MANILA, Philippines — Taipan Henry Sy Sr., who rose from being a penniless Chinese immigrant to leading a multi-billion dollar business empire, passed away on Saturday, his conglomerate has announced.
Sy was 94 years old.
“Henry Sy… passed away peacefully in his sleep early Saturday morning,” his SM group said in a statement, adding that the particulars of his wake and interment were still being worked out.
Sy had been the country’s richest man for 11 years in a row, according to Forbes magazine, which estimates his net worth at $19 billion.
Forbes said he was the 52nd richest person in the world last year, beating out bold name tycoons like Elon Musk, Rupert Murdoch and George Soros.
Largest malls in the world
Sy made his fortune with a Philippine shopping center conglomerate that has put up some of the largest malls in the world.
His holdings also included banks, hotels and real estate in the Philippines, as well as shopping centers in China.
Sy changed the Philippine landscape with his shopping mall empire, turned SM into a household brand and malling into a national past time, and redefined the limits of banking.
“He was a happy man knowing that he left our world a better place to live in,” SM Investments Corp. chair Jose Sio said in a text message.
“He was an icon in Philippine retail, banking and real estate. Above all, he was a caring father and a God-loving man. I will miss him,” Sio said.
Sy was also a generous donor to charitable causes, allotting millions of pesos each year to finance the college scholarships of thousands of deserving but underprivileged Filipino youth, among others.
First SM store
Sy put up his first shoe store in Carriedo in downtown Manila in 1958, a business which later grew into a diversified empire.
The Sy family-led SM group owns three of the most valuable companies in the country: flagship conglomerate SM Investments Corp., SM Prime Holdings Inc. which is now a leading property developer in Southeast Asia and BDO Unibank.
These days, the SM group runs over 200 companies in the Philippines and operates close to 80 local shopping malls plus another six in mainland China.

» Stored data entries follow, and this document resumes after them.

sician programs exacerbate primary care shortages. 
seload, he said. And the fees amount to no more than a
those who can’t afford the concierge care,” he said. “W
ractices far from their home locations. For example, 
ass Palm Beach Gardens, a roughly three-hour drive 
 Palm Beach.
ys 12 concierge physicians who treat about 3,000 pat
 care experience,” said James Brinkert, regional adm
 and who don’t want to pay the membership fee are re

SM has become a household brand and it’s a running joke that the country’s capital is now “SM City.”
READ: The Henry Sy Playbook: 9 lessons from PH’s richest man
Sy stepped down as chairman of his holding firm in 2017, assuming the title of “chairman emeritus” and leaving trusted allies as well as his children in charge of his empire.

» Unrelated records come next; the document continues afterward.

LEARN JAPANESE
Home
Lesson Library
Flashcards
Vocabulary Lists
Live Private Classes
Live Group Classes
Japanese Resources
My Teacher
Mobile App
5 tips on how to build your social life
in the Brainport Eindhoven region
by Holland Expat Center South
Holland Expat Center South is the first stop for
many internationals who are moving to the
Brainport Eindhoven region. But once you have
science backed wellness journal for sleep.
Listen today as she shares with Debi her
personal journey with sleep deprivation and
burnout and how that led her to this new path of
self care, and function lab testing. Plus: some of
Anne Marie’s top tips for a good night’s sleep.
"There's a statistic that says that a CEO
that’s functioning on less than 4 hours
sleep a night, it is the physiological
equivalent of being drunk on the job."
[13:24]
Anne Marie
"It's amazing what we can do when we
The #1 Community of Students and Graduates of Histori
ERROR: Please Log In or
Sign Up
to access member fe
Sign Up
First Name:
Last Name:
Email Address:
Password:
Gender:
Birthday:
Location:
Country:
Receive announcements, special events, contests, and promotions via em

All six children (by order of birth) — Teresita (Sy-Coson), Elizabeth, Henry “Big Boy” Jr., Hans, Herbert and Harley — are now working to expand the business empire and train the next generation of shareholders.
Sy, the migrant
It was a long journey for a man who came to the Philippines as a boy to work in his immigrant father’s variety store.
“Our store was so small it had no back or second floor, we just slept on the counter late at night after the store was closed,” he told the Philippine Star newspaper in 2006.
Sy left his hometown of JinJiang, once an impoverished city, when he was barely a teenager to live in the Philippines with his father, Xiu Shi Sy, who was operating a small-time grocery business.
During World War II, his family lost everything, which prompted his father to go back to China.
Sy decided to stay in the country, initially getting into merchandise trading and eventually striking a gold mine in retailing and shopping mall development. BDO Unibank, once a niche banking player, became the biggest player in his lifetime.
The shoe vendor
He got a commerce degree from a Manila university and started selling shoes in a shop which would later grow into a chain named ShoeMart.
By 1972, his shops had branched out into selling all manner of goods, prompting the name to be changed to SM Department Store.
But it was in 1985 that Sy made history when he opened his first “Supermall” in Manila.
Spanning over 424,000 square meters (4.6 million square feet), the mall included dozens of stores, numerous cinemas, restaurants, banks and other attractions that made it a one-stop shop for millions of Filipinos.
This was just the start, as more of Sy’s mammoth malls popped up across the country, some even containing ice skating rinks, a rarity in the tropical country.
Sy helped create mall culture in the Philippines, where steamy temperatures and the regular threat of torrential downpours can make outdoor shopping uncomfortable.
Sy’s holding company, SM Investments Corp. opened its first mall in China in 2001 and has been expanding there as well.
By 2018, SM said it had 70 malls in the Philippines and seven in China as well as six hotels and eight office buildings.